There is another suggestion that cormorants eat the fish that would otherwise be taken by kingfishers and grebes, and so they are depriving us of our ‘real’ British birds. It’s an argument that reminds me of the famous marginal note from a national newspaper editor: “interesting if true”. And it is not. There is no decline in kingfishers or grebes. It’s an idea that’s just been made up, plucked out of the air. It convinces people because one look at a cormorant tells you that they are capable of any enormity. Cormorants eat fish. That’s accepted.

In some cases, they cause problems to those who take part in the sport of angling. The RSPB doesn’t oppose shooting in such cases as a last resort. But it’s also a good idea to introduce such things as fish refuges, which give the fish somewhere to hide. Such practices are more sustainable than shooting a cormorant every time one comes along. But constructive moves don’t appease the hatred. Only destructive moves will do that. The perfect enemy Cormorants look like vultures. They look sinister. What they do for a living can compromise what some humans do for fun.

They are the perfect enemy: a bird that attracts little sympathy. I love them for the heraldic shape they make when they hang their wings out to dry, for their pterodactyl silhouette in flight, and because they are just so damn good at fishing. Precisely the reasons they are hated, but there you go. I’ve just given you some emotional reasons for having cormorants about the place. We must discard them at once. And the opposition needs to discard emotion as well. We have a serious clash here, and no amount of shouting will solve it. We bird-people must set aside love as we continue the argument, just as the anglers must set aside hate. And it is always a sad day when hate wins any argument.

  • Sooty - you did well to weave cats into a piece on cormorants!

  • An excellent article of Simon Barnes and, as Glossy Ibis says, "spot on". Hate so often stems from ignorance and prejudice. Better education especially in science and teaching people  to think for themselves and not necessarily to accept the conventional thinking, will all help to lessen hate in long term. However these are not instant solutions and in the short term, ie now, hate, as you say, is hard to deal with. Courage and facing up to it "square on" is probably the only way.

  • One of the first articles I turn to when "Birds" drops through the letterbox is Simon Barnes'. Always perceptive, amusing, beautifully written and well researched, this one on cormorants and anglers is spot on and one of his best.
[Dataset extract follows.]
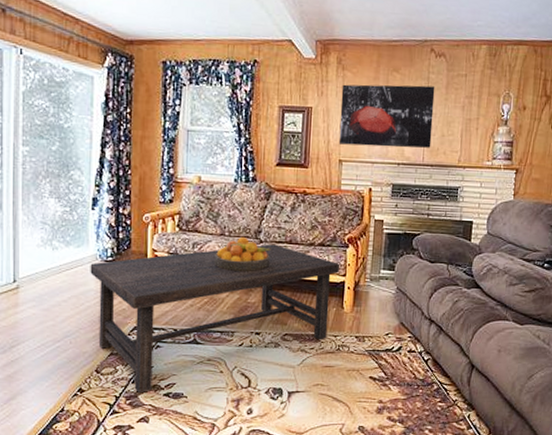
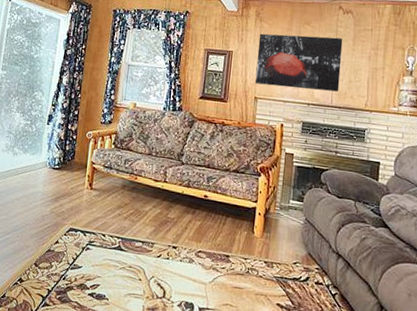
coffee table: present [90,244,340,394] -> none [39,166,253,290]
fruit bowl: present [214,236,271,271] -> none [141,157,191,190]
  • I agree with Simon.  I didn't even realise there was such hate against cormorants until I read this article.  It's too bad that some of these 'haters' can't find something more worthwhile to object to instead of an innocent bird.

  • Hi Martin,lots of problems with Cormorants that  I think can be dealt with under the special license which I have no problem with as in this day and age almost everybody's hobby can cause some problem for wildlife and cormorants have definitely become a inland waterway bird in the last 30 years or so whereas before that they were never seen inland as I remember birders being really excited by seeing the first one 30 miles from coast.

    I do not however wish them to be shot at by anyone at any time.

    How can the government however identify water industry discharges and agricultural diffuse pollution as the two biggest pressures on water quality.

    What a load of rubbish and a complete cop out it is quite obvious if anybody thinks about it and is honest that the biggest pollution is from the run off from roads,60 million peoples everyday life and all these aircraft flights which all gets in the waterways,wherever does the public and government think all this pollution from vehicles on the roads goes,do they think it goes in the drains and miraculously is clean water.

    Just a cop out like the RSPB not blaming cats as it may rub cat owning RSPB subscribers paying future subs.